Published:  18 January, 2007

The talk in the Square Mile is of bumper bonuses for bankers, based on the boom in mergers-and-acquisitions business. There have been several notable deals already this year, not least the takeover of Allied Domecq by Pernod Ricard, but companies are enjoying strong cash flows, interest rates are comparatively low and unlikely to go higher in this cycle, and target companies remain relatively cheap - classic corporate-expansion backdrop.

And bankers are only too keen to identify the targets. Take Spirit Group, the former Punch Taverns-owned chain of 2,000 or so houses based largely in the south of England. The board let it be known informally that they were considering a flotation so that the company's private-equity backers could get some of their money out of the venture. Ball-park figures of 2.5bn to 3bn were mentioned for the company's valuation.

That whetted appetites. Punch itself was linked with a buyback as early as June, with the main interest being some 1,500 houses that it could convert to tenancies. Mitchells & Butlers, the former Bass-managed house operation that trades under names such as All Bar One, has expressed keen interest in the 500+ high-street bars, notably the Chef & Brewer outlets. It has even been suggested that Punch and M&B might work together on a break-up of Spirit.

Not to be left out of the party, Robert Tchenguiz, the property tycoon with a keen interest in acquiring licensed premises,

has made an approach to the company, while Robin Saunders, a former star investment banker who has set up her own private-equity vehicle, has approached Spirit with a view to making an offer.

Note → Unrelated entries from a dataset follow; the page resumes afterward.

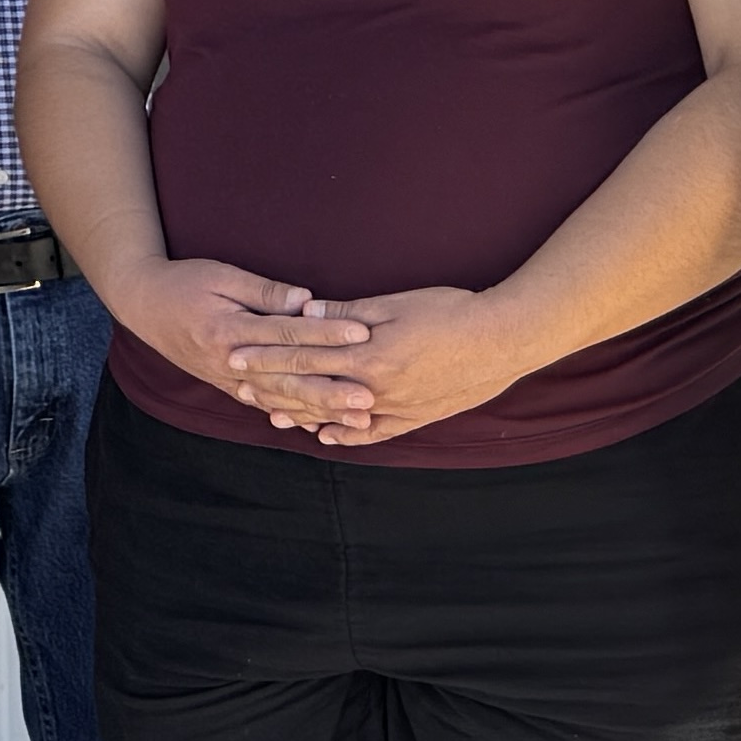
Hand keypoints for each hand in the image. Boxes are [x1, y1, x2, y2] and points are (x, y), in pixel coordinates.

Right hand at [121, 258, 371, 421]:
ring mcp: (227, 378)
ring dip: (319, 411)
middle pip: (287, 378)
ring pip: (279, 400)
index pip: (285, 332)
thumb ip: (263, 291)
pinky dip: (292, 417)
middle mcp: (228, 361)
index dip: (325, 332)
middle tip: (367, 398)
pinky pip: (263, 406)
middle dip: (330, 390)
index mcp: (227, 329)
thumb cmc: (183, 282)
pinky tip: (320, 426)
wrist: (142, 304)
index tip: (361, 333)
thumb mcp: (221, 275)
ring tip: (356, 421)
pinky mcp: (227, 386)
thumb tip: (306, 301)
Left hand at [236, 283, 529, 449]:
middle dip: (272, 387)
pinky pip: (376, 433)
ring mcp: (398, 407)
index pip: (303, 357)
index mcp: (367, 355)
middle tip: (238, 386)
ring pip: (338, 416)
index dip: (266, 356)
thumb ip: (349, 314)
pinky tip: (327, 435)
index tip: (234, 356)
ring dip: (302, 413)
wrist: (507, 339)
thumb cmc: (453, 312)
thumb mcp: (396, 304)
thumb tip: (305, 313)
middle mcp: (377, 389)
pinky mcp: (418, 418)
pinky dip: (348, 434)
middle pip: (312, 390)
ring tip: (271, 412)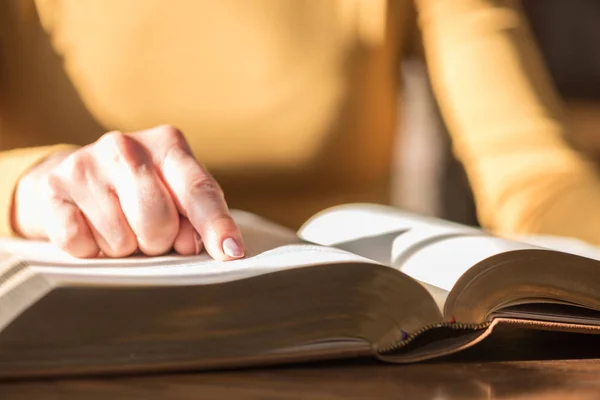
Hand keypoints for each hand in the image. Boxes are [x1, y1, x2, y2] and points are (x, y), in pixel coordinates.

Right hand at [12, 125, 244, 259]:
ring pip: (121, 241)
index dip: (216, 225)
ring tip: (118, 226)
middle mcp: (125, 147)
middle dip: (158, 241)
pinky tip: (90, 228)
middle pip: (158, 223)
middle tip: (150, 234)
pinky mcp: (52, 190)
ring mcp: (84, 165)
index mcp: (167, 144)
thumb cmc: (137, 190)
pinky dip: (91, 249)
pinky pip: (82, 245)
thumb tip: (193, 245)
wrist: (69, 177)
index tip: (231, 252)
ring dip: (124, 247)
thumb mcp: (174, 193)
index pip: (198, 190)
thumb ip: (194, 217)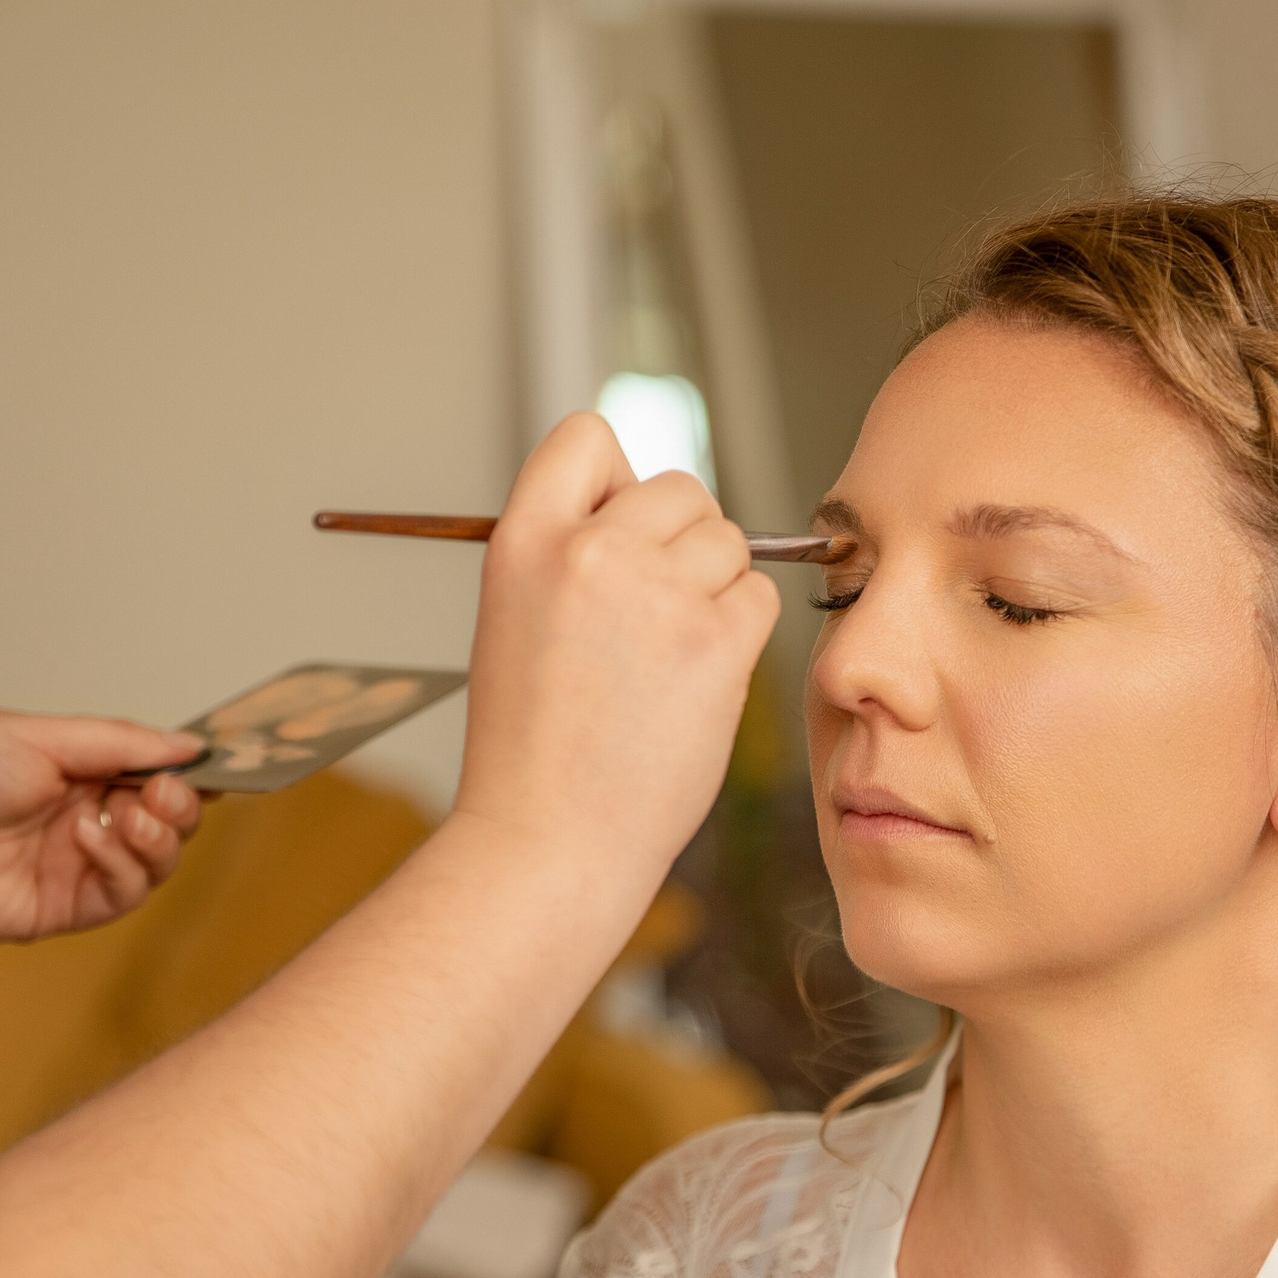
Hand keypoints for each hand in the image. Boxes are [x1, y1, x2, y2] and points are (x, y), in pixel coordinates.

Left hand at [0, 711, 207, 943]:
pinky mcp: (61, 909)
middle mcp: (81, 818)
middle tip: (161, 794)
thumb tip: (188, 745)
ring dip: (157, 838)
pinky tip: (89, 836)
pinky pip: (122, 895)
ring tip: (128, 815)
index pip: (154, 777)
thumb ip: (118, 741)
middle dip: (177, 807)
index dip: (181, 776)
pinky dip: (122, 865)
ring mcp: (73, 866)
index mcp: (76, 772)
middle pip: (167, 823)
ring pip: (155, 863)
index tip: (195, 767)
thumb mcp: (36, 735)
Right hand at [457, 412, 780, 881]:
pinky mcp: (715, 641)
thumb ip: (573, 553)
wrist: (548, 841)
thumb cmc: (533, 749)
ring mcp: (657, 593)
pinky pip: (760, 596)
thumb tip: (652, 511)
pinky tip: (698, 681)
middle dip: (682, 542)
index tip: (619, 531)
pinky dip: (742, 633)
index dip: (617, 478)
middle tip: (653, 619)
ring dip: (717, 589)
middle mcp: (589, 551)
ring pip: (730, 541)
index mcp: (522, 541)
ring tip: (667, 660)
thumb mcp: (516, 618)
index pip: (587, 436)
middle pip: (681, 487)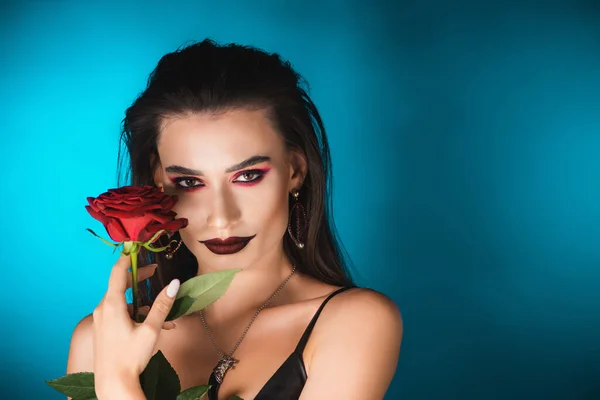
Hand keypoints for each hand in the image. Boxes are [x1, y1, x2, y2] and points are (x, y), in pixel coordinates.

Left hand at [92, 254, 180, 397]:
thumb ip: (162, 305)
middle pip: (120, 286)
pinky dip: (135, 315)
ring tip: (163, 314)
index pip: (117, 272)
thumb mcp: (150, 330)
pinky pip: (119, 315)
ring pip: (123, 303)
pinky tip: (153, 327)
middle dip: (139, 279)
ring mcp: (101, 320)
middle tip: (154, 273)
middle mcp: (102, 309)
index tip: (137, 250)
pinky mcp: (102, 330)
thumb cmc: (130, 357)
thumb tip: (174, 284)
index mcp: (112, 305)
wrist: (113, 383)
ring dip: (142, 303)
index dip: (128, 259)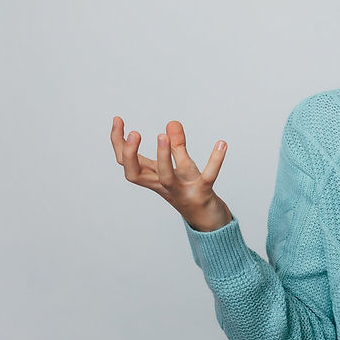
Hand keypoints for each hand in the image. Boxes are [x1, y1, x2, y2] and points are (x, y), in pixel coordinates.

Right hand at [110, 117, 231, 231]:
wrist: (208, 220)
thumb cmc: (190, 191)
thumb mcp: (182, 167)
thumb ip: (177, 145)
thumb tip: (172, 123)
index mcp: (153, 177)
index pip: (126, 162)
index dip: (118, 142)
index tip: (117, 119)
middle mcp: (163, 186)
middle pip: (135, 174)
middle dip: (130, 154)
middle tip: (135, 132)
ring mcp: (182, 191)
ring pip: (166, 177)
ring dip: (163, 157)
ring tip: (162, 136)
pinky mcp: (203, 193)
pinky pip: (208, 177)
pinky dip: (215, 161)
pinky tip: (222, 144)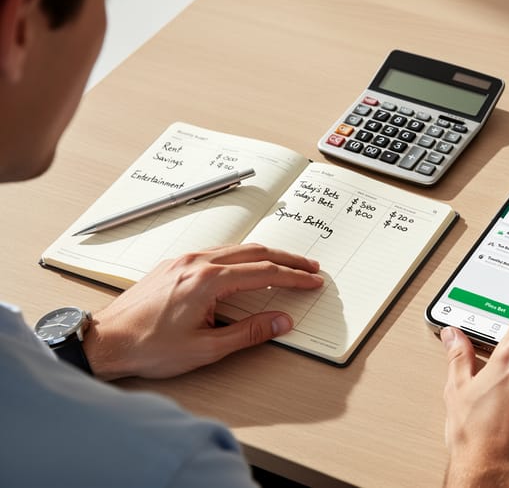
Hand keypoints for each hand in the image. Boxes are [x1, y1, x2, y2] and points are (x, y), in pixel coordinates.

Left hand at [83, 243, 323, 379]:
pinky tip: (248, 265)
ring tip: (286, 265)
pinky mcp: (175, 264)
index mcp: (208, 281)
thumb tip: (281, 321)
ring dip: (266, 255)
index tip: (312, 281)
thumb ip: (249, 333)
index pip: (264, 273)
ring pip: (236, 248)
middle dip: (287, 259)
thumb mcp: (206, 348)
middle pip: (255, 252)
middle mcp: (197, 263)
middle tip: (310, 267)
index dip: (294, 277)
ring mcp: (184, 260)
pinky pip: (218, 251)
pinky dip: (242, 256)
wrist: (107, 340)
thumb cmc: (148, 346)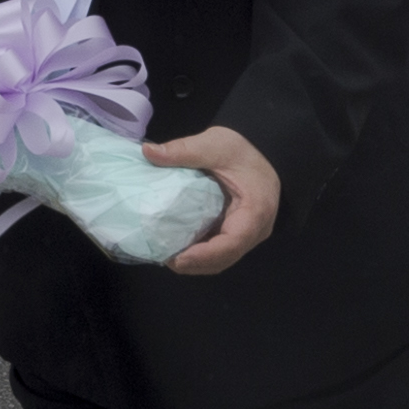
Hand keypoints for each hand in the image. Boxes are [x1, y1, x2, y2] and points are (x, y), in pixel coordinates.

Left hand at [144, 124, 282, 274]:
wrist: (261, 148)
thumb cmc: (242, 148)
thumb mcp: (213, 145)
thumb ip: (182, 151)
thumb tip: (148, 152)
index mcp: (255, 211)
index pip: (232, 243)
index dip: (204, 255)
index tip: (177, 258)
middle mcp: (256, 229)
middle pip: (225, 258)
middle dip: (195, 264)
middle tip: (164, 257)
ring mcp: (249, 234)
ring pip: (223, 259)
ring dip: (196, 263)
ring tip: (167, 255)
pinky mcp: (239, 232)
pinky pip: (221, 250)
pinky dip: (201, 254)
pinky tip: (179, 247)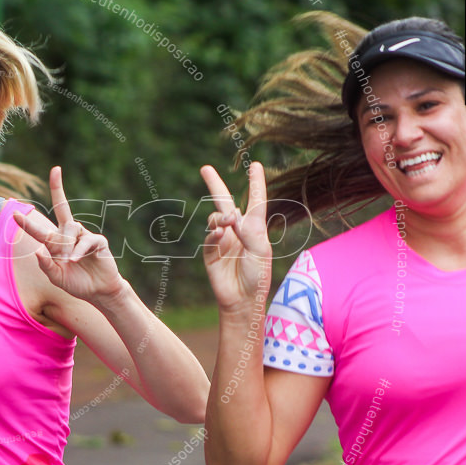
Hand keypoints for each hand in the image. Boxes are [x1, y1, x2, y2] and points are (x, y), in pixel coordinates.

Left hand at [13, 166, 125, 304]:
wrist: (99, 292)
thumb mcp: (56, 278)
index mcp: (56, 243)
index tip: (14, 211)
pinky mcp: (98, 241)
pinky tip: (75, 260)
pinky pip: (85, 240)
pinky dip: (78, 250)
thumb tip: (37, 251)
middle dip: (57, 188)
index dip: (27, 221)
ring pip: (71, 228)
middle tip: (56, 170)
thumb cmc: (76, 283)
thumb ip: (46, 266)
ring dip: (66, 245)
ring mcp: (84, 235)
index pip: (40, 229)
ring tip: (68, 261)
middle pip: (62, 208)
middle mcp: (69, 235)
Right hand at [200, 161, 271, 313]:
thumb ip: (248, 230)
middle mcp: (237, 230)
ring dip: (219, 216)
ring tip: (226, 224)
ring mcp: (222, 240)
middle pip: (224, 201)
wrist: (242, 299)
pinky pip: (209, 236)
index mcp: (255, 228)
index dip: (255, 183)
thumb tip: (230, 216)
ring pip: (215, 218)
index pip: (255, 201)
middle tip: (204, 168)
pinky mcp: (210, 251)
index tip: (255, 165)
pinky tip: (220, 235)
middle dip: (214, 184)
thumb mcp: (261, 250)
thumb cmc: (258, 276)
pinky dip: (214, 233)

And those are only the declared runners and riders.

Meanwhile, the City cannot scotch the perennial rumour that Britain's biggest brewer, Scottish & Newcastle, is high

on the wish list of SABMiller. SAB splashed out 4.5bn back in July for Colombia's biggest producer, and observers thought it would have to absorb that purchase before making its next expansionary move. But the gossip is that SABMiller is putting together a 4.9bn offer for before Christmas. For all its expansion recently, SAB remains comparatively weak in Europe, a problem that would be solved by S&N, as well as bringing with it the British group's rapidly expanding interests in Russia, China and India.

One thing is certain: no talks are taking place yet, because S&N CEO Tony Froggatt has been buying shares, something he is not allowed to do if major changes are being discussed.

But it does not stop bankers dreaming of the bonuses they would earn if SAB made a successful approach.